At first blush, it seemed that screening failed again: women receiving CA-125 plus ultrasound had a 15 percent lower risk of dying from ovarian cancer than unscreened women from 2001 through 2014 — 29 percent versus 34 percent. But the benefit was so small it could have been due to chance. That is, it was not statistically significant.
But digging deeper turned up something more encouraging. When the scientists focused only on the last seven years, they found that deaths from ovarian cancer were 23 percent lower in the CA-125 group than the unscreened one. That result was statistically significant, or less likely to be a fluke. And when the researchers excluded women who (unbeknownst to anyone) had ovarian cancer from the start of the study, screening also showed a mortality benefit of about 20 percent, and 28 percent in years seven through 14.
Playing statistical games is considered a no-no in clinical trials, but in this case it was justified, Smith and other outside experts said. That’s because the British scientists said at the start that they were going to analyze their data this way (rather than fishing around later for a statistical approach that would show a benefit). Also, it’s only logical that women who already have cancer are unlikely to be helped by early detection; they’re typically well past “early.”
“If you can save one in five women who would otherwise die of ovarian cancer that’s great,” Smith said. “And with continued follow-up the results should be even better.”
The future of screening
The American Cancer Society estimates that 14,180 women in the United States will die of ovarian cancer in 2015.
To avert one death from ovarian cancer, 641 women had to be screened annually for 14 years, found the study, which was led by Dr. Ian Jacobs of University College London and Steven Skates of Massachusetts General Hospital. In preventive medicine, that is considered a reasonable “number needed to screen.”
CA-125 was, nevertheless, far from a “home run,” said Dr. Karen Lu, chair of gynecologic oncology at MD Anderson Cancer Center, who was not involved in the UK study. It detected only 59 percent of ovarian cancers (the rest were found when the women had symptoms). And for every 10,000 CA-125-plus-ultrasound screenings, 14 women underwent ovary-removing surgery only to be told they never had cancer.
Still, Lu said, “there has never before been a study that shows screening results in more early-stage ovarian cancers being detected and in fewer deaths. I see this as incredibly compelling and as bringing us closer to screening women in the US.”
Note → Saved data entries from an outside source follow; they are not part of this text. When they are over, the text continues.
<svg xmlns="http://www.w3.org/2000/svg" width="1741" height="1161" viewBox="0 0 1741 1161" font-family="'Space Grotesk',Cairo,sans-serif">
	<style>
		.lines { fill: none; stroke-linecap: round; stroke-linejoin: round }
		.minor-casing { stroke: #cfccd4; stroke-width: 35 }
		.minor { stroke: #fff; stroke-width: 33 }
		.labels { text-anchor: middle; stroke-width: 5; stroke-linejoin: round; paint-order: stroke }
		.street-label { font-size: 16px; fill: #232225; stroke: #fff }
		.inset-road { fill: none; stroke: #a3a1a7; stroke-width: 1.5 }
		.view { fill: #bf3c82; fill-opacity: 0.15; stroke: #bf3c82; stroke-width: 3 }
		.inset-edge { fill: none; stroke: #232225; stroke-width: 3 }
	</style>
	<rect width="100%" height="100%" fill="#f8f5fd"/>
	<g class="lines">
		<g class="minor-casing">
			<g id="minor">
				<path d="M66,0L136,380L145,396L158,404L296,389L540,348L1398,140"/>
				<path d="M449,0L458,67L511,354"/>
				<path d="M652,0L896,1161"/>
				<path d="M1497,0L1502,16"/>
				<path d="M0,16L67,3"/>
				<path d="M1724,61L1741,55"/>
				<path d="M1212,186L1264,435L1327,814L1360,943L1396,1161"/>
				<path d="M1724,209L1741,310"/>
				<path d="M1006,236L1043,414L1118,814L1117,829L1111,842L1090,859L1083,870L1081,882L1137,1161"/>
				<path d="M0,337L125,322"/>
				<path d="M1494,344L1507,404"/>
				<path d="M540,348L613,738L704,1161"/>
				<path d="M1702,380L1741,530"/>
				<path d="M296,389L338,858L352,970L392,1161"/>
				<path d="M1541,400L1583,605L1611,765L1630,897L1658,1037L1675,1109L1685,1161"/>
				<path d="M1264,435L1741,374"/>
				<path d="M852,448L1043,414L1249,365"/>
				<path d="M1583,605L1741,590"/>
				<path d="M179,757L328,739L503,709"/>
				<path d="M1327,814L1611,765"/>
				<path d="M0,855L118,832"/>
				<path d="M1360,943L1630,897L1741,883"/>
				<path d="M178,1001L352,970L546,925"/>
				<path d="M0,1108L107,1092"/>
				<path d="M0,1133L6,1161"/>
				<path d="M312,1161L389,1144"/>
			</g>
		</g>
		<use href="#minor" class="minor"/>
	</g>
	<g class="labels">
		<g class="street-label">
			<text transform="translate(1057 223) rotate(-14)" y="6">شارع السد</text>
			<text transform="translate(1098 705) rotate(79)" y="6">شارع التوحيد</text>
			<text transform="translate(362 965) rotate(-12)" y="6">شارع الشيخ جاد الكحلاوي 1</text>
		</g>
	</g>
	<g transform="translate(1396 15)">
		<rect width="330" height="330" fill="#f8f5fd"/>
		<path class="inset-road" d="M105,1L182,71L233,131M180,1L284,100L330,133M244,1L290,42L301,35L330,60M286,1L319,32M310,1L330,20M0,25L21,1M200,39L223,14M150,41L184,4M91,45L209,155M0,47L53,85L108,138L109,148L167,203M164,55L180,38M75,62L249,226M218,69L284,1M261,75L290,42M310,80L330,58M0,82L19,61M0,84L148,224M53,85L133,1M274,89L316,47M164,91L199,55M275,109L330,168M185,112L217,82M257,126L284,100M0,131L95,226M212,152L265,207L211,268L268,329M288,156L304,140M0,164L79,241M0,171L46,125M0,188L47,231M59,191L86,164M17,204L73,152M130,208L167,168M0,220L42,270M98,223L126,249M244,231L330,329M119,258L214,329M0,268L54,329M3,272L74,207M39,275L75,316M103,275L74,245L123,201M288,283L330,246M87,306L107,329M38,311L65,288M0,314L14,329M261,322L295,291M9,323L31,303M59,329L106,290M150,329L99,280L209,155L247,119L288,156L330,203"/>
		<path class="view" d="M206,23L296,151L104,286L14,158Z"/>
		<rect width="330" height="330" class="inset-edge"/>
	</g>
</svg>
That won’t happen tomorrow, she and others said. Standardization and quality control for CA-125 have to improve: as it is, Lu said, readings from two different labs can differ by 100 percent. Doctors must be educated not to use CA-125 alone but, like the British study, pair it with a smart yardstick to reduce the chances of crying wolf. And insurers and government programs such as Medicare will “have to be persuaded by the data,” Smith said.